Kurz: Österreich kann verlangen, dass Kriegsmaterial, das durch sein Staatsgebiet in einen anderen EU-Staat gelangt, nur mit Zustimmung der Bundesregierung in ein Drittland – wie die Ukraine – weitergeliefert werden darf.

Allerdings müsste Österreich dazu wissen, was transportiert wird – und wohin. Bei übermalten Panzern ohne Kennzeichen, über die angeblich niemand informiert wurde, ist das kaum möglich. In diesem Fall ist eine Kontrolle durch Österreichs Behörden de facto ausgeschlossen, selbst wenn eine Lieferung an eine Kriegspartei erfolgt. Für ein neutrales Land ist das völkerrechtlich brisant.

Schützt Ahnungslosigkeit vor Neutralitätsbruch?

Wenn Österreich von einer EU-internen Durchfuhr weiß, deren Ziel am Ende eine Kriegspartei ist, wird die Lage politisch und völkerrechtlich heikel. Eigentlich müsste Österreich dann eingreifen. Tut es das nicht, könnte das als indirekte Beihilfe zur Kriegsführung gewertet werden – und damit die Neutralität infrage stellen.

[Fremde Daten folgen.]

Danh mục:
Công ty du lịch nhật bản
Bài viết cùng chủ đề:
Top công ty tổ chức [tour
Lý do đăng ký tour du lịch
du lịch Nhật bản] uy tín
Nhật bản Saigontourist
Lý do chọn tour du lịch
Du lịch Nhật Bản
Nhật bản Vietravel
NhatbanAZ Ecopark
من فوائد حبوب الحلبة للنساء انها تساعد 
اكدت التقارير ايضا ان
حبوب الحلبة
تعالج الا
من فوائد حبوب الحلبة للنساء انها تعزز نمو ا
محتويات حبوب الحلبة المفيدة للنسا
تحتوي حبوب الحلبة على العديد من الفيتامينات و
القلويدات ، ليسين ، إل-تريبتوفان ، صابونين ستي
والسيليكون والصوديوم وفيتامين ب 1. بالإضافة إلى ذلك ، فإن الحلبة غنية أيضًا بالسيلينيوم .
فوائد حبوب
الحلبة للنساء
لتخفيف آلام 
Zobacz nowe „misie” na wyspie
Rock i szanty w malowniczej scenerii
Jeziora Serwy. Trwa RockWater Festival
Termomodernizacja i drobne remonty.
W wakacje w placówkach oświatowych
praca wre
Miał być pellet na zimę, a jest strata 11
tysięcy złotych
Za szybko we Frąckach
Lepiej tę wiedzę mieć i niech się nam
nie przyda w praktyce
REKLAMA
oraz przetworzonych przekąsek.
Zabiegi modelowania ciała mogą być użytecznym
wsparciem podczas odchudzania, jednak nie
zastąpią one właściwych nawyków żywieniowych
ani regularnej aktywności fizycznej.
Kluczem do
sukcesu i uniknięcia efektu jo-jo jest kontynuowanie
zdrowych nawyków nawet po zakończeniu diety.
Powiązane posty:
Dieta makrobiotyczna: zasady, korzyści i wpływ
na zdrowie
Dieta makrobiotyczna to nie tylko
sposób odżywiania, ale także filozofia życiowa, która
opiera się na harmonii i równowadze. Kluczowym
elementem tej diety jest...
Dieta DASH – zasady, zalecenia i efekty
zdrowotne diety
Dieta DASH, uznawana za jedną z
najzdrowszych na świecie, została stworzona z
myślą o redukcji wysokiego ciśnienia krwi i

Doch möglicherweise wird das gar nicht erst versucht? Österreich könnte bewusst die EU-Rechtslage nutzen, um sich aus solchen Fällen herauszuhalten, keine Genehmigung zu erteilen, aber dennoch formell als neutral zu gelten – obwohl die Realität eine andere ist.

Die Devise lautet offenbar: Ahnungslosigkeit schützt vor Neutralitätsbruch. Es scheint fast so – jedenfalls, solange kein Ministerium genauer hinschauen will oder Bescheid weiß.

Den Schweizern ist nicht egal, was mit den Leopard-Panzern geschieht

Diese Diskussion erinnert an den Umgang der Schweiz mit Leopard-2-Panzern. Nach der Invasion Russlands in die Ukraine achtete Bern streng auf Neutralität: Als 2023 insgesamt 25 stillgelegte Leopard-2-Panzer an Deutschland rückverkauft wurden, geschah das unter der klaren Bedingung, dass sie nicht an die Ukraine weitergeleitet werden. Berlin versprach, die Panzer ausschließlich innerhalb der NATO zu verwenden.

Besonders brisant wäre es natürlich, wenn genau diese Panzer – umlackiert, ohne Kennzeichen – nun durch Österreich gerollt wären. Eine solche Weiterleitung ließe sich nur durch gezielte Tarnung und Intransparenz verschleiern.

Zugegeben: Das ist Spekulation. Doch genau deshalb wären Transparenz und klare Informationen notwendig – um solche Fragen gar nicht erst aufkommen zu lassen. Nur: Auskunft gibt niemand.